• **Excerpt**
+===+

Yesterday I got the following mail from Dr. C.H. Ting :

From TingCH@ccmail.apldbio.com Mon Oct  7 10:53:39 1996
Subject: Forth Engines

Dear Forth Engine User:

More On Forth Engines, Volume 21 is now published.

Time really can fly.  It is almost a year since the last volume was published 
last September.  It is not that there have been very few things happening in 
the field of Forth engines.  Actually, there are too many things happening.  I 
have too many balls in the air and I was waiting them to settle down a bit so I 
can sit down and record the activities.

The most interesting is of course what Chuck Moore is doing.  He's been working 
on a series of Forth chips on the basis he laid out in MuP21.  The chips 
realized in silicon, as I remember, included P8, F21, V21, and currently I21.  
P32 is in the serious thinking stage.  When we worked on P21, the goal was to 
get the chip working, and lots of ideas were put off.  When P21 was done, the 
lid was blown off and a tremendous among of creative energy was release in the 
newer designs.  Chuck changed every transistor, moved everything around and 
experimenting with new control strategies.  He is pretty happy with the current 
design of I21, and the prototype chips worked fairly well, it displayed some 
very crispy pictures on a color monitor.

I21 is being developed by iTv Corp.  Its goal is to produce a low cost Internet 
ready computer for home use.  I21 connects TV, phone, and a keyboard together 
to allow the user to surf Internet conveniently in a home entertainment 
environment.  It attracted substantial investments and assembled a high power 
team of Forth programmers to produce the system.  

At the beginning of this year, I visited Taiwan for a Forth Workshop.  There I 
kind of committed myself to three projects: the first is to produce a system 
for the MuP21H chip in the 44-pin PLCC package, the second was to help 
marketing the CT100 microcontroller teaching/prototyping kit, and the third was 
to replace the BIOS chip on 486 motherboard to build very cheap but very 
powerful embedded processing systems.  I wanted to report the results of these 
projects in this volume.  This is the reason why this volume is delayed for so 
long.

The new MuP21H kit uses a 82C51 UART chip to handle the serial communication 
with the host PC.  There are many intriguing properties in 82C51 which ware not 
fully understood when I first laid out the PCB for it.  Consequently the first 
board didn't work.  After I ironed out all the bugs, the second layout worked 
perfectly.  Now we can use this system to do serious programming, using a PC as 
the terminal server and file server.  It is interesting to note that MuP21 is 
very close to an Internet computer, because of its video coprocessor and the 
very versatile I/O bus.  Hooking an UART to it is only a simple demonstration 
of what it can do.

+===+

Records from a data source
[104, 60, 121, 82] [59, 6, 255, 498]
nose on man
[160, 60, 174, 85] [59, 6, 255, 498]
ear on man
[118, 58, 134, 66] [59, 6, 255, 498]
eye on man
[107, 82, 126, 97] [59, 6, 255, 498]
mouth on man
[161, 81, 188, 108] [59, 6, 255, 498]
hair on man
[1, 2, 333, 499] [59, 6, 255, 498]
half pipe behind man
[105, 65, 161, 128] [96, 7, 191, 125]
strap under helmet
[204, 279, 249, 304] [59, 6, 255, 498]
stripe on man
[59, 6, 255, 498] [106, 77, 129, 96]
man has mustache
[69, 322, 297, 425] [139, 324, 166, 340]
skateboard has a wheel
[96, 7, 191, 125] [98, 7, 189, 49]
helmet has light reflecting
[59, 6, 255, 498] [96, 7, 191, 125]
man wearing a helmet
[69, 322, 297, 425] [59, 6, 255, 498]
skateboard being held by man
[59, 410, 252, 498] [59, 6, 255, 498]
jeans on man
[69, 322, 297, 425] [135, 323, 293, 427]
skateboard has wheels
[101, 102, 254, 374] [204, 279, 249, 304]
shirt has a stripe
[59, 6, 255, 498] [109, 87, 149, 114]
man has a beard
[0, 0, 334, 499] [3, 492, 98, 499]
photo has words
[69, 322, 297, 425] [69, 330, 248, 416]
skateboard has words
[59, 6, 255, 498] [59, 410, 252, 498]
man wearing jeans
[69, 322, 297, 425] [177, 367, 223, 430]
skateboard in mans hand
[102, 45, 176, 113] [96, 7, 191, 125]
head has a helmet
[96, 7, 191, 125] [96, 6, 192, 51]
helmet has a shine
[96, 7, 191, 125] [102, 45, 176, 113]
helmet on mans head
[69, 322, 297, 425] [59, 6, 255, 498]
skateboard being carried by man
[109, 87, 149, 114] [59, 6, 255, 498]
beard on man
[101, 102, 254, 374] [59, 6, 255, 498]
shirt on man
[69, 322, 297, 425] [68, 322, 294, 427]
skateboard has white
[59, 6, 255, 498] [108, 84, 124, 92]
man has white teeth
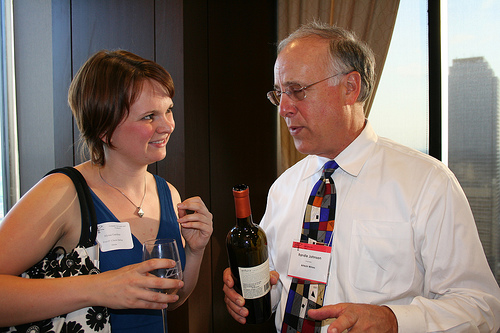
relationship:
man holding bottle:
[222, 21, 490, 332] [222, 181, 274, 332]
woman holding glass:
[3, 40, 215, 332] [144, 235, 185, 331]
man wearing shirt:
[222, 21, 490, 332] [246, 128, 488, 332]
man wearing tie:
[222, 21, 490, 332] [286, 165, 346, 332]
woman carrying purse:
[3, 40, 215, 332] [11, 161, 111, 332]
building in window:
[441, 52, 499, 283] [274, 6, 499, 294]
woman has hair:
[3, 40, 215, 332] [66, 53, 176, 164]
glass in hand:
[144, 235, 185, 331] [120, 257, 185, 316]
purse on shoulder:
[11, 161, 111, 332] [39, 170, 105, 245]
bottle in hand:
[222, 181, 274, 332] [221, 269, 275, 323]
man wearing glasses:
[222, 21, 490, 332] [264, 64, 354, 105]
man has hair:
[222, 21, 490, 332] [273, 25, 383, 99]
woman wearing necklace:
[3, 40, 215, 332] [99, 170, 157, 222]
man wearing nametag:
[222, 21, 490, 332] [286, 238, 341, 286]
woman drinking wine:
[3, 40, 215, 332] [225, 184, 279, 332]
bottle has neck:
[222, 181, 274, 332] [232, 184, 253, 219]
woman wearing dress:
[3, 40, 215, 332] [82, 170, 184, 332]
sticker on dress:
[92, 219, 134, 251] [82, 170, 184, 332]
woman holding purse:
[3, 40, 215, 332] [11, 161, 111, 332]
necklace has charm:
[99, 170, 157, 222] [133, 203, 148, 219]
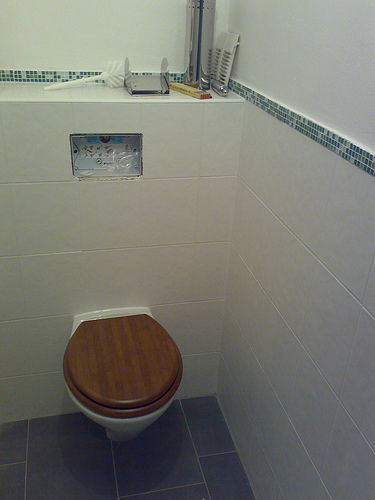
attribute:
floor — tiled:
[3, 390, 259, 500]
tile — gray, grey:
[175, 392, 242, 461]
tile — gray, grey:
[193, 444, 258, 500]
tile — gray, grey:
[103, 393, 211, 497]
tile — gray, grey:
[22, 412, 126, 499]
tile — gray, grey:
[1, 417, 32, 468]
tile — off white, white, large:
[195, 95, 250, 179]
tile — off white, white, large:
[191, 172, 243, 247]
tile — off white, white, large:
[136, 99, 207, 183]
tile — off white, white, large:
[129, 173, 203, 251]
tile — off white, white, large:
[182, 237, 235, 304]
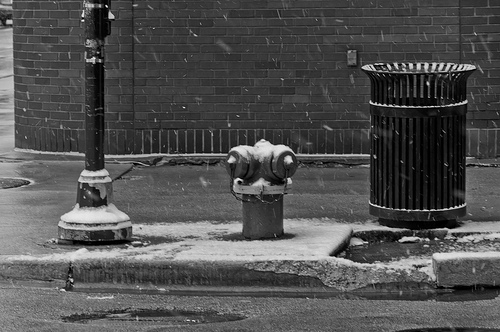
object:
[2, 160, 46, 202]
manhole cover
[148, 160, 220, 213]
sidewalk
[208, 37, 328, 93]
brick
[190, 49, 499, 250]
can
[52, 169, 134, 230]
snow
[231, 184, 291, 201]
chains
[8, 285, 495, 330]
street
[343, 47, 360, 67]
box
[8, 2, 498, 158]
wall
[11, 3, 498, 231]
building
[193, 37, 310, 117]
wall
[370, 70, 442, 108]
ground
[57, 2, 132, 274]
street light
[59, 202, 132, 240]
snow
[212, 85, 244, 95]
brick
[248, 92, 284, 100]
brick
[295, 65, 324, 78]
brick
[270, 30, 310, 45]
brick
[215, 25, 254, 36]
brick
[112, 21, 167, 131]
wall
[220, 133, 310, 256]
fire hydrant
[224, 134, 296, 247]
hydrant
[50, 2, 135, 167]
pole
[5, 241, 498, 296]
curb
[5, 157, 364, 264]
sidewalk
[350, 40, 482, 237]
bin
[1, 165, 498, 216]
sidewalk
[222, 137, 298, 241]
fire hydrant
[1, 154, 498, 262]
sidewalk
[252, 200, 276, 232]
hydrant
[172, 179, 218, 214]
sidewalk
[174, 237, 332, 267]
snow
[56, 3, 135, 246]
pole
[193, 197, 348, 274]
snow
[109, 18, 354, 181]
snow bits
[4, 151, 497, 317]
sidewalk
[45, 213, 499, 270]
snow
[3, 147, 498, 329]
ground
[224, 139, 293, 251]
snow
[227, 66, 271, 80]
brick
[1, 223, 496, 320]
curb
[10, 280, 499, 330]
road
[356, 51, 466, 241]
trash can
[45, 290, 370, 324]
sidewalk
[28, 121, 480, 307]
sidewalk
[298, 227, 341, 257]
white letter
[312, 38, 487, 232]
trash can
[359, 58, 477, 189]
bin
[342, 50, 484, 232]
trash can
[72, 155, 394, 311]
snow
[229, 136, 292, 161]
snow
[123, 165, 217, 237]
sidewalk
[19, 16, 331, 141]
building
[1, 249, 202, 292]
curb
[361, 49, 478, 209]
trash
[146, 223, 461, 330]
sidewalk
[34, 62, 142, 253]
pole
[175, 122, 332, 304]
fire hyrdrant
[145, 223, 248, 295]
ground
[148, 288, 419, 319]
ground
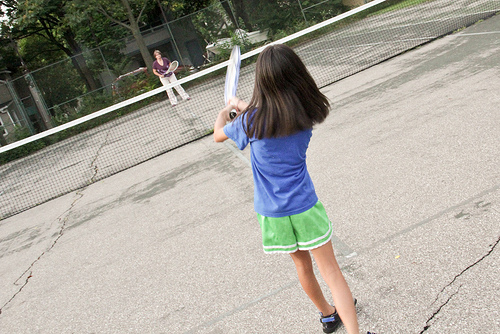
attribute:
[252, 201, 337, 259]
shorts — green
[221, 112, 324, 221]
shirt — blue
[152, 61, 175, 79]
shirt — purple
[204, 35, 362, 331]
female — playing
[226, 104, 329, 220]
shirt — blue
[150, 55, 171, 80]
shirt — purple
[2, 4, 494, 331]
court — cracked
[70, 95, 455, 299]
court — concrete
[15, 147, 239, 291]
concrete — cracked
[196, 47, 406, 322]
girl — young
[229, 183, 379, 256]
shorts — green, white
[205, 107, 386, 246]
top — blue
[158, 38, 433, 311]
girl — playing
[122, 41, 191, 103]
woman — playing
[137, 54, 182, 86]
coat — purple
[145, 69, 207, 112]
pants — white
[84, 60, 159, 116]
vehicle — red, parked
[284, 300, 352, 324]
shoe — black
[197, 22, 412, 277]
girl — young, playing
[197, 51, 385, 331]
girl — young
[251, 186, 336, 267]
shorts — green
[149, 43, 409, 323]
girl — young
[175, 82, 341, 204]
shirt — blue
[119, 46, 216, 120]
lady — playing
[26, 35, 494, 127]
net — dividing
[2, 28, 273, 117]
fence — chainlink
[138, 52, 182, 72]
shirt — red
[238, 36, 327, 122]
hair — dark, medium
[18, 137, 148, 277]
court — cracked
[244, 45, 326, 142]
hair — long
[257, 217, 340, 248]
shorts — green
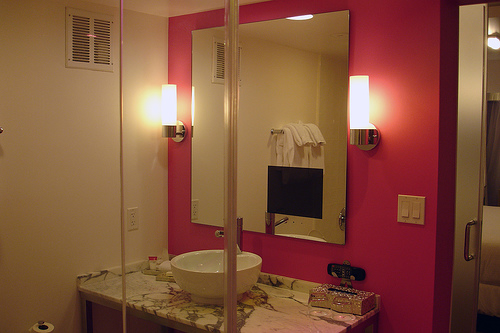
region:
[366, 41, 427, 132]
The wall is pink.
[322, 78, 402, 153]
The light is on.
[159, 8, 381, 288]
The mirror is large.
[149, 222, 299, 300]
The sink is a bowl.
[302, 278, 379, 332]
The kleenex is on the counter.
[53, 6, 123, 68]
The vent is on the wall.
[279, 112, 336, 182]
The towels are white.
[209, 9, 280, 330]
The mirror has a gold middle.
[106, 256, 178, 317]
The counter is granite.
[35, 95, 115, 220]
The wall is white.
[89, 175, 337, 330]
a bathroom sink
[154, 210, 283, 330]
a white bathroom sink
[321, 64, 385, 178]
a cylinder bathroom light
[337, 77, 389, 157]
a light on the wall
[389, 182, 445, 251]
a double light switch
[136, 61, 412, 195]
two lights on the wall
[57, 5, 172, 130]
a vent in the bathroom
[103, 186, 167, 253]
a light switch on the wall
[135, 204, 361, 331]
a bathroom sink on the counter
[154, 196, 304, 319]
a sink in the bathroom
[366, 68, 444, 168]
the wall is orange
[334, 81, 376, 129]
the lights are on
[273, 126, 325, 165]
the towels are white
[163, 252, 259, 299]
the plate is porcelain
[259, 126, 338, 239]
reflection is in the mirror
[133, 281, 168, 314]
the counter has graphics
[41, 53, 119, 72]
the vents are on the wall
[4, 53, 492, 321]
the room is a bathroom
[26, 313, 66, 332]
the toiler paper is halfly used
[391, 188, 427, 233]
the switch is a double switch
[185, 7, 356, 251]
a wall mounted mirror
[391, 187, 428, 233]
two wall light switches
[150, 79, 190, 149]
a wall mounted bathroom light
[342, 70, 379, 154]
a wall mounted bathroom light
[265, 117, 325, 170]
reflection of towels hanging on bar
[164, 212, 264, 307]
a bathroom sink basin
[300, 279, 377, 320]
a box of facial tissue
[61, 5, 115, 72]
a wall air vent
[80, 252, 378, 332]
a marble vanity top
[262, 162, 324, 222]
television inset screen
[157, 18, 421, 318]
red accent wall in photograph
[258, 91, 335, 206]
white towels on towel holder in mirror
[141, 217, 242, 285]
white round sink in photo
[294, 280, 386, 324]
empty tissue box on sink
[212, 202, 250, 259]
tall metal faucet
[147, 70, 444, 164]
two lights in bathroom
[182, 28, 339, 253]
large mirror over sink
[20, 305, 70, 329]
top of toilet paper roll visible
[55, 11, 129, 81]
air vent on white wall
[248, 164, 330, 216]
something black visible in mirror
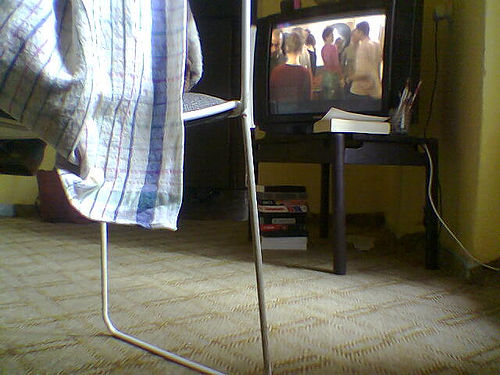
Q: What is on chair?
A: White frame.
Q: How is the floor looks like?
A: Brown and tan.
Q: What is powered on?
A: TV.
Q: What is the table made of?
A: Wood.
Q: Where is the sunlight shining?
A: Floor.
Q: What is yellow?
A: Walls.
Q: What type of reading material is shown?
A: Book.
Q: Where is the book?
A: In front of the TV.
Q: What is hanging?
A: A blue and white towel.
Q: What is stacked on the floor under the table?
A: Movie cases.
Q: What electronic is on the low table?
A: Television.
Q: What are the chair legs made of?
A: Metal.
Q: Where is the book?
A: Table.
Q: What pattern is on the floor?
A: Rectangles.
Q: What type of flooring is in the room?
A: Carpet.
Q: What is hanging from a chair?
A: A shirt.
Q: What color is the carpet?
A: Brown.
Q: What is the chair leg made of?
A: Steel.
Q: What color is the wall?
A: Yellow.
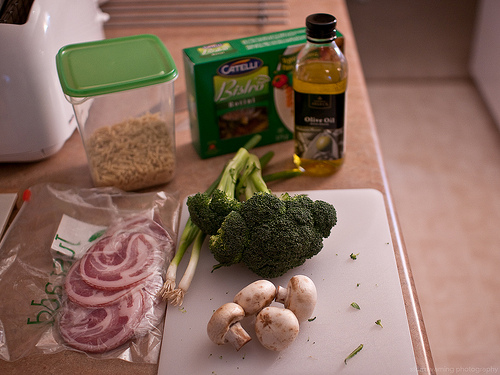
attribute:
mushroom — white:
[204, 298, 254, 353]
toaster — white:
[4, 2, 108, 164]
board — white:
[184, 189, 445, 356]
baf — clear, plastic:
[27, 212, 189, 366]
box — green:
[184, 28, 348, 145]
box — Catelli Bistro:
[119, 15, 396, 187]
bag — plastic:
[0, 177, 194, 372]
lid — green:
[53, 31, 176, 95]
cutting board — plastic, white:
[155, 186, 424, 373]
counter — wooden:
[6, 9, 439, 372]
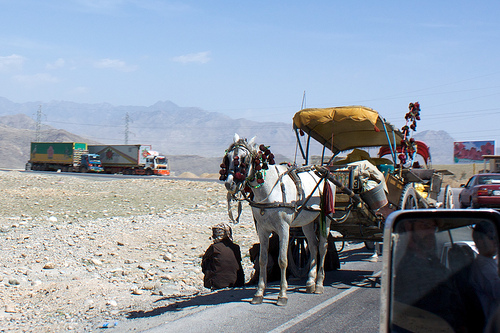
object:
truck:
[28, 141, 103, 174]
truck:
[86, 144, 171, 175]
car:
[458, 173, 499, 209]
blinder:
[236, 154, 249, 180]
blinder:
[220, 154, 230, 180]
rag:
[211, 222, 231, 241]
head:
[210, 223, 231, 243]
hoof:
[277, 296, 290, 305]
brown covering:
[293, 106, 411, 153]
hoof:
[252, 296, 265, 304]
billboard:
[451, 140, 495, 163]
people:
[200, 223, 246, 290]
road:
[137, 242, 382, 332]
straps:
[226, 192, 245, 222]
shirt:
[202, 241, 243, 286]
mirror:
[383, 210, 500, 332]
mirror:
[458, 183, 465, 186]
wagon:
[220, 105, 454, 305]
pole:
[304, 135, 310, 163]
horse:
[221, 132, 338, 306]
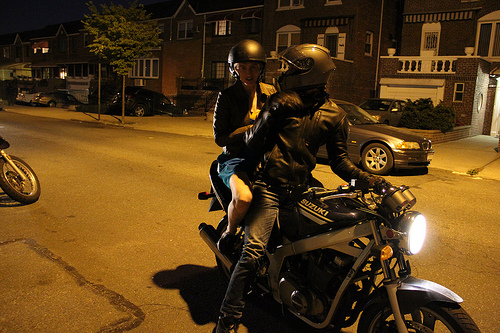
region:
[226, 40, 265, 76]
a black helmet on the passenger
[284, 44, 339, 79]
a black helmet on the driver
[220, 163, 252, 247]
the bare leg of the passenger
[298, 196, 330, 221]
the brand name of the motorcycle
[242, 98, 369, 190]
black leather jacket on the driver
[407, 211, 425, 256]
brightly lit headlight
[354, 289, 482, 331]
front tire of a motorcycle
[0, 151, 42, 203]
front tire of a second motorcycle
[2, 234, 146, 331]
black lined sqare on the street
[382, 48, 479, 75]
white wooden balcony on a house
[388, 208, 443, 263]
the headlight of a motorcycle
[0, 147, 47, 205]
the front wheel of a motorcycle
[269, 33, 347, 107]
a man wearing a motorcycle helmet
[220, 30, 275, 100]
a woman wearing a motorcycle helmet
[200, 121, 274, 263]
a woman wearing short pants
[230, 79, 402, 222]
a man wearing a leather jacket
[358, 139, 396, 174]
the right front wheel of a car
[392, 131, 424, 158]
the right front light of a car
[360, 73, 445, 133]
a car parked in front of a garage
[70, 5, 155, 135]
a tree on the side of a road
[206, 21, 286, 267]
a woman on the back of a motorcycle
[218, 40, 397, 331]
a man on the front of a motorcycle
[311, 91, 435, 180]
a blue bmw car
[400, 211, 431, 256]
a motorcycle headlight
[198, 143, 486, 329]
a suzuki brand motorcycle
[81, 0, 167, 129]
a small green tree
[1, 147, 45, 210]
a rubber motorcycle tire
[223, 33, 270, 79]
a black motorcycle helmet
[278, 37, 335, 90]
a grey motorcycle helmet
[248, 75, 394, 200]
a black leather jacket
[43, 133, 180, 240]
street for vehicles to travel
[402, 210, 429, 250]
light on the bike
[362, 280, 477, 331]
front tire on bike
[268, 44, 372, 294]
rider on the bike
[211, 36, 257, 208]
passenger behind the rider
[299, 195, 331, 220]
name on the bike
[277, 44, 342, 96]
helmet on biker's head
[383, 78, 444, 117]
garage in the unit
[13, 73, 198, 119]
vehicles along the street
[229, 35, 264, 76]
helmet on the passenger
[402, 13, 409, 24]
white stripe on building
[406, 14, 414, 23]
white stripe on building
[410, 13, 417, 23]
white stripe on building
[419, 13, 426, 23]
white stripe on building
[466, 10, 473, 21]
white stripe on building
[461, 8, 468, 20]
white stripe on building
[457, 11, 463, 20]
white stripe on building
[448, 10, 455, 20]
white stripe on building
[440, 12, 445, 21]
white stripe on building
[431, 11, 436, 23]
white stripe on building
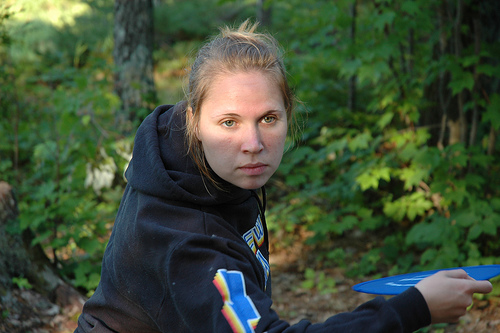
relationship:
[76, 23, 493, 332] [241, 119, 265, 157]
woman has a nose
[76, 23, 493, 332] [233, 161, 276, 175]
woman has a mouth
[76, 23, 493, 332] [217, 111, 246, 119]
woman has brow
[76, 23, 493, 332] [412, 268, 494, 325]
woman has a hand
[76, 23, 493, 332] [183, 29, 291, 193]
woman has a head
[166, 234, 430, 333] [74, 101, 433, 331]
sleeve on shirt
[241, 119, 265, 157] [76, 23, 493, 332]
nose on woman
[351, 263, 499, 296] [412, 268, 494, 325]
frisbee in hand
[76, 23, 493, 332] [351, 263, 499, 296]
woman with frisbee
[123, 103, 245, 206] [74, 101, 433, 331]
hood on shirt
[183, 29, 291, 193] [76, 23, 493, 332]
head of woman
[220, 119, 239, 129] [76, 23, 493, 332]
eye of woman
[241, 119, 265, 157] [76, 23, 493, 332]
nose of woman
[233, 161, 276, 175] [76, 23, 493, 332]
mouth of woman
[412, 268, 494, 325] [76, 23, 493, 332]
hand of woman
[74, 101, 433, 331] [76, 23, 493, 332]
shirt of woman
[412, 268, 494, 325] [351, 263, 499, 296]
hand has frisbee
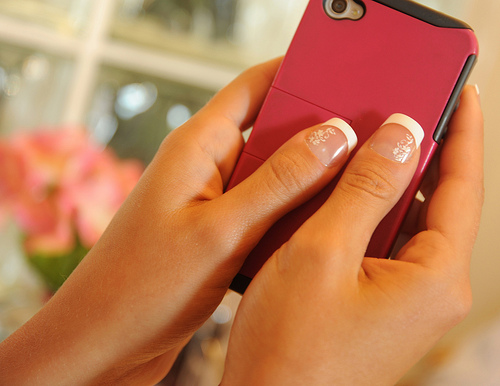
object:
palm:
[78, 130, 246, 369]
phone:
[224, 4, 480, 297]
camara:
[320, 0, 366, 22]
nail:
[304, 117, 358, 169]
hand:
[218, 83, 485, 385]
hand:
[1, 55, 356, 386]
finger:
[426, 80, 482, 242]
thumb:
[290, 112, 425, 278]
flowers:
[0, 124, 146, 256]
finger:
[303, 112, 422, 259]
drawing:
[308, 126, 336, 145]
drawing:
[393, 133, 414, 164]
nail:
[371, 108, 428, 167]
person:
[0, 54, 485, 386]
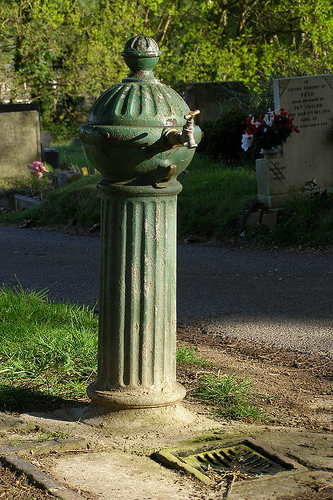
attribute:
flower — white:
[239, 132, 257, 151]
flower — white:
[265, 111, 277, 126]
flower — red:
[243, 115, 255, 130]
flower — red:
[278, 107, 300, 135]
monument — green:
[81, 37, 204, 430]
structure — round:
[125, 34, 162, 74]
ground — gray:
[2, 126, 331, 495]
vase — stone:
[256, 145, 285, 196]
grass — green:
[0, 285, 194, 373]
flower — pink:
[32, 161, 46, 176]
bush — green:
[202, 105, 256, 167]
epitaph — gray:
[284, 79, 329, 134]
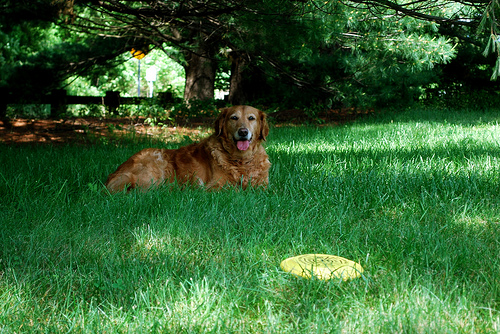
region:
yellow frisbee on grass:
[276, 237, 368, 290]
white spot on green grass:
[127, 222, 212, 270]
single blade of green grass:
[37, 174, 77, 202]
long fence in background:
[76, 84, 186, 111]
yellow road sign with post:
[116, 38, 176, 69]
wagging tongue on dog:
[231, 141, 261, 163]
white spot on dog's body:
[120, 150, 183, 201]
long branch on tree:
[352, 27, 470, 82]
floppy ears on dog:
[207, 98, 289, 150]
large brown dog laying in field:
[98, 108, 322, 210]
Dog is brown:
[92, 93, 293, 203]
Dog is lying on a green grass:
[94, 99, 285, 209]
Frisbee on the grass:
[271, 241, 371, 291]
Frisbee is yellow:
[275, 246, 370, 293]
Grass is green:
[1, 116, 496, 326]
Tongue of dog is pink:
[230, 135, 252, 152]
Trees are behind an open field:
[0, 2, 498, 113]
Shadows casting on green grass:
[293, 120, 493, 185]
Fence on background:
[5, 81, 181, 117]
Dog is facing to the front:
[104, 93, 294, 198]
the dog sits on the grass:
[104, 104, 269, 196]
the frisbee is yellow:
[282, 252, 360, 282]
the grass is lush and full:
[0, 117, 499, 323]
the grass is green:
[7, 120, 499, 331]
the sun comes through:
[6, 120, 499, 332]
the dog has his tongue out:
[237, 139, 250, 149]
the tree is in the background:
[181, 0, 215, 110]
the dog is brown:
[101, 103, 269, 194]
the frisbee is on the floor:
[281, 253, 366, 281]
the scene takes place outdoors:
[0, 0, 497, 332]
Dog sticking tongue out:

+===+

• **Exercise description**
Proceed with the newsletter about Forth engines, starting right after its last sentence. These lines are separate material and have nothing to do with the text about Forth engines.

• **Response box**
As the DRAM price collapsed, as it should have years ago, the price of 
assembled MuP21 kit is also lowered from  $350 to $250.  Hope this price 
reduction will encourage you to try out this very exciting microprocessor.  It 
is the only microprocessor which can generate video by itself.

The CT100 Lab Board is an 8051 based microcontroller laboratory which contains 
about 20 different circuit groups for experiments on microcontroller 
programming and interfacing.  You connect the circuit groups with jumper cables 
and are ready to write software to exercise the hardware.  It is a great tool 
to teach microcontrollers.  As the 8051 is driven by a F83 system, Forth is the 
natural language to develop software on this system.  I was so impressed by 
this system that I promised to develop a teaching course for it.  It took a 
while, but I finished building the course and also wrote a manual for it.  I 
like to market it in the US.  I think it is a great tool to train people in 
microcontroller programming and Forth, of course.

I had more troubles than what I asked for in trying to replace BIOS with Forth.  
The vision was that 486 motherboards are become so cheap that they are now the 
cheapest and most powerful embedded system money can buy.  For $100, you can 
get a 486 board with 1 MB of DRAM, 2 serial ports, 1 parallel port, a floppy 
controller, and a IDE hard disk controller, on an a single piece of PCB.  My 
goal was to put an eForth in the BIOS socket and I could have a powerful 
computing element, which can be used as a node in a parallel computing system.  
486 microprocessor is interesting because of the 32-bit linear addressing space 
in the protected mode, and the powerful floating point math coprocessor.  If I 
can link 10 or 100 of these beasts together, I could have a super computer on 
my desk.

The progress was slow and tedious.  I threw away the DOS extender I used in the 
386 eForth, V1.01, because the DOS extender itself is too complicated and not 
suitable for ROMming.  I used Chuck's OK as the protected mode loader and get 
the eForth to work well in the 32-bit protected mode, entered from DOS.  
However, all attempts to replace BIOS ROM failed.  The logic analyzer showed 
that the first subroutine call failed to return to the caller.  Investigating 
code in BIOS made me feel hopeless because different motherboards use different 
chip sets which are initialized differently by different BIOS chips.  It is 
apparently impossible to build a Forth which can deal with all the motherboard 
in a uniform way.  

The next best approach was to replace the Video BIOS ROM on the video display 
card.  This can be done uniformly, because the motherboard BIOS calls the Video 
BIOS after the motherboard is completely initialized, and that the Video BIOS 
is always located at C0000H.  This strategy worked, and I was able to boot up 
eForth on a bare-bone 486 motherboard with an Award BIOS ROM.  We still need to 
test it on other motherboards.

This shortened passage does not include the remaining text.